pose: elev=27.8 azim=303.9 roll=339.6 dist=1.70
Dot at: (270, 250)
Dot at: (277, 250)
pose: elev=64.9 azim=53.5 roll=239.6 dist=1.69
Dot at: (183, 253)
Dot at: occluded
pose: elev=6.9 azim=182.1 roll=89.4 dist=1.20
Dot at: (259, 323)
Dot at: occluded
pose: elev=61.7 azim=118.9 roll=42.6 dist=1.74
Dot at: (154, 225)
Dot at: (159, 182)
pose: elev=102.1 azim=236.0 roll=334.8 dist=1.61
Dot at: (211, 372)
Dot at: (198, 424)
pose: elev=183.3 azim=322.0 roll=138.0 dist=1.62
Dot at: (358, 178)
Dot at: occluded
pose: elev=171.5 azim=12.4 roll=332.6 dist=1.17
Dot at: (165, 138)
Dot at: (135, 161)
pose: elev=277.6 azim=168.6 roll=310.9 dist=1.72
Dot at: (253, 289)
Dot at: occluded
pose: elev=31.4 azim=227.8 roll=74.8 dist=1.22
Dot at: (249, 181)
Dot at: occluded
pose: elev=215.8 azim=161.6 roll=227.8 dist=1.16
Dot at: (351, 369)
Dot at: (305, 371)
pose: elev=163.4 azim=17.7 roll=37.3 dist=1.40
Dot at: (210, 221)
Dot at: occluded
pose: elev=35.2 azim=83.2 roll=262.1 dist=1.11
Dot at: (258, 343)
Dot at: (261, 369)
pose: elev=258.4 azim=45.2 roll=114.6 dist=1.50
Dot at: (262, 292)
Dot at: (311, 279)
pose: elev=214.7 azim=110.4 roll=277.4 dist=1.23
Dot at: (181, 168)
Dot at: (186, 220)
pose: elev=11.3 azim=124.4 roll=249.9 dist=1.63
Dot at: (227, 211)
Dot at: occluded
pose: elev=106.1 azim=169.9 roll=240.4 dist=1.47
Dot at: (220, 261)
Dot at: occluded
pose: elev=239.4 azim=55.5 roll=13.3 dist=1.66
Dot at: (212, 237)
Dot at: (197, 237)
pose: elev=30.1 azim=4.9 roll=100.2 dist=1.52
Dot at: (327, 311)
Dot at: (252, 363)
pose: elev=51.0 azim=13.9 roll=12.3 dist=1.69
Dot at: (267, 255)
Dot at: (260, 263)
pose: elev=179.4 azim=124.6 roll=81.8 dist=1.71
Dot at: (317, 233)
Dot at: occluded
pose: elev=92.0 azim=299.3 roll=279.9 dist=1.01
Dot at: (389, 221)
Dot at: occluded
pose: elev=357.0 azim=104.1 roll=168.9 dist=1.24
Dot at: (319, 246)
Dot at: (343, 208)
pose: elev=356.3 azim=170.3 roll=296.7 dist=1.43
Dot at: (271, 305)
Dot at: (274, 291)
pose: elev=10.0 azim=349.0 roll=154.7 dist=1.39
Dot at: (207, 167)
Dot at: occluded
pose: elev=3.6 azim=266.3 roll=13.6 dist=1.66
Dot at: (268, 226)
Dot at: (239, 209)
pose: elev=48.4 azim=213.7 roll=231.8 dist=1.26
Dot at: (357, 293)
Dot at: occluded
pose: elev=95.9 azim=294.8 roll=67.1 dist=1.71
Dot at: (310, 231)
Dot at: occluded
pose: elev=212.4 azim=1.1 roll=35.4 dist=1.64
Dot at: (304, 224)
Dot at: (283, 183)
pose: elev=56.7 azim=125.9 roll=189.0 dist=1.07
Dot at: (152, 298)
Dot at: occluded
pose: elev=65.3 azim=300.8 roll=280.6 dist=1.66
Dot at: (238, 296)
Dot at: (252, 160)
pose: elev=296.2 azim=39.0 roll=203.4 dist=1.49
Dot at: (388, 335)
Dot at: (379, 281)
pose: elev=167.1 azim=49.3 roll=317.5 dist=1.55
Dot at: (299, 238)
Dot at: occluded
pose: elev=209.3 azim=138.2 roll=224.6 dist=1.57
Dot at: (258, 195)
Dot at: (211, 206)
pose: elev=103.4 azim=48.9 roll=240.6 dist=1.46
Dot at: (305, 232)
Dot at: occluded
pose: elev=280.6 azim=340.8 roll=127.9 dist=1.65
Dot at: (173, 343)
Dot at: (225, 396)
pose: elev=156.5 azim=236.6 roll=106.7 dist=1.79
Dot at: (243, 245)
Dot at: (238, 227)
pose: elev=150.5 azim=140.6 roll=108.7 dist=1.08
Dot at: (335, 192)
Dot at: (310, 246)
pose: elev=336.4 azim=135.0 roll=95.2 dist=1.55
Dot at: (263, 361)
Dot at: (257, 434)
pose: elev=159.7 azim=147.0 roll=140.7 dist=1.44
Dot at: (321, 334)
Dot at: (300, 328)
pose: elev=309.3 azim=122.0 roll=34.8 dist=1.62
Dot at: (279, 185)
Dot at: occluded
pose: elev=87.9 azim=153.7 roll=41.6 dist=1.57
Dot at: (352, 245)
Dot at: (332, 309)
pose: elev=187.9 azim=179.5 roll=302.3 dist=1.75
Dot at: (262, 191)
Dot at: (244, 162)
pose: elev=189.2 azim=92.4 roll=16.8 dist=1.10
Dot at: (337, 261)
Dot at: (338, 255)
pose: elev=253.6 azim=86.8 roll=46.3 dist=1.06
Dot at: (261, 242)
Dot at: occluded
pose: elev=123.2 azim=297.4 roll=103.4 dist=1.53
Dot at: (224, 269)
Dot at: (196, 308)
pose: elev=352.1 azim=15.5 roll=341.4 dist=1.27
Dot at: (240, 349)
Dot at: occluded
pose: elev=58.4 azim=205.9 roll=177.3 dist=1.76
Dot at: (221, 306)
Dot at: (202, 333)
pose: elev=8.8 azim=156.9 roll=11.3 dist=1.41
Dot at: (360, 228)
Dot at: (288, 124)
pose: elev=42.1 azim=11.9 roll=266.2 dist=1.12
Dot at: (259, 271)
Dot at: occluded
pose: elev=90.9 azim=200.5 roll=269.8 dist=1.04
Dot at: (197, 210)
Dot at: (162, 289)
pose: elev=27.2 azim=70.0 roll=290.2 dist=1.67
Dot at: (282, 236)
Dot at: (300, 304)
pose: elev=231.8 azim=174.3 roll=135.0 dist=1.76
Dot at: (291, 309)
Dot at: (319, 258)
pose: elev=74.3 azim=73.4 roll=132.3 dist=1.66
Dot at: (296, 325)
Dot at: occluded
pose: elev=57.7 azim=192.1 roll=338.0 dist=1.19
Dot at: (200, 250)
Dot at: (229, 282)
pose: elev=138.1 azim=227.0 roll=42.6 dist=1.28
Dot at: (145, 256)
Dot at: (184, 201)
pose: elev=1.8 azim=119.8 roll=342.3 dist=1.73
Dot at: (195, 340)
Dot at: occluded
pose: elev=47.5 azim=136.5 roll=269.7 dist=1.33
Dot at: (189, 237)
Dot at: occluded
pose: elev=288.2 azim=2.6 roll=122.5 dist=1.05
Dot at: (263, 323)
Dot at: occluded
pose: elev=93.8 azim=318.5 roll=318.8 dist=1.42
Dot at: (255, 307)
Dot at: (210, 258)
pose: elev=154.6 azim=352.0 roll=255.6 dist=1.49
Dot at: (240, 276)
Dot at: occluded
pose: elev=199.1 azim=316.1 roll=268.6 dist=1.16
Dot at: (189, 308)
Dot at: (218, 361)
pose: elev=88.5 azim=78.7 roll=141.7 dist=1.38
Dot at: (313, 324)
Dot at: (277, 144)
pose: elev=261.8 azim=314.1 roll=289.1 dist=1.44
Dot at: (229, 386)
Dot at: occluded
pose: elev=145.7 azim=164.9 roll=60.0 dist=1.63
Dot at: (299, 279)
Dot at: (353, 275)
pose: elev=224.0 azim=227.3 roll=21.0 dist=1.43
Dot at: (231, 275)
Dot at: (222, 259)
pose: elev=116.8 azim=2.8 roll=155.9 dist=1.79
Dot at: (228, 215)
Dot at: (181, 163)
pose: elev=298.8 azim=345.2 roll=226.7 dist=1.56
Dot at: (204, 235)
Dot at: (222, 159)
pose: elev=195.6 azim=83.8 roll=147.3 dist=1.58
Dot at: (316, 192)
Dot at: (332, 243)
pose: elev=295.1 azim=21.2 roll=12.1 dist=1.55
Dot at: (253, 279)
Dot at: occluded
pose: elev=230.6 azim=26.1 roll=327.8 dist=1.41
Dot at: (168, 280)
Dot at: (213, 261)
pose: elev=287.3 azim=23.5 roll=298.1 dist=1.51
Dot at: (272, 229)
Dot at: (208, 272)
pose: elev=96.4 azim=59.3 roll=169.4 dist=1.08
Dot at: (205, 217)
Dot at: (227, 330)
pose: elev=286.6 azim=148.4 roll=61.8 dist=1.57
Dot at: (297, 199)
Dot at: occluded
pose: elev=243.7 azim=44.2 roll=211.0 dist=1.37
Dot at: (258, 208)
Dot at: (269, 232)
════════
REQUIRED WORK - Please copy out the records above without changes, starting at the line that contains "pose: elev=42.1 azim=11.9" and ending at the line that contains "Dot at: (229, 282)".

RESULT FOR THIS TASK -
pose: elev=42.1 azim=11.9 roll=266.2 dist=1.12
Dot at: (259, 271)
Dot at: occluded
pose: elev=90.9 azim=200.5 roll=269.8 dist=1.04
Dot at: (197, 210)
Dot at: (162, 289)
pose: elev=27.2 azim=70.0 roll=290.2 dist=1.67
Dot at: (282, 236)
Dot at: (300, 304)
pose: elev=231.8 azim=174.3 roll=135.0 dist=1.76
Dot at: (291, 309)
Dot at: (319, 258)
pose: elev=74.3 azim=73.4 roll=132.3 dist=1.66
Dot at: (296, 325)
Dot at: occluded
pose: elev=57.7 azim=192.1 roll=338.0 dist=1.19
Dot at: (200, 250)
Dot at: (229, 282)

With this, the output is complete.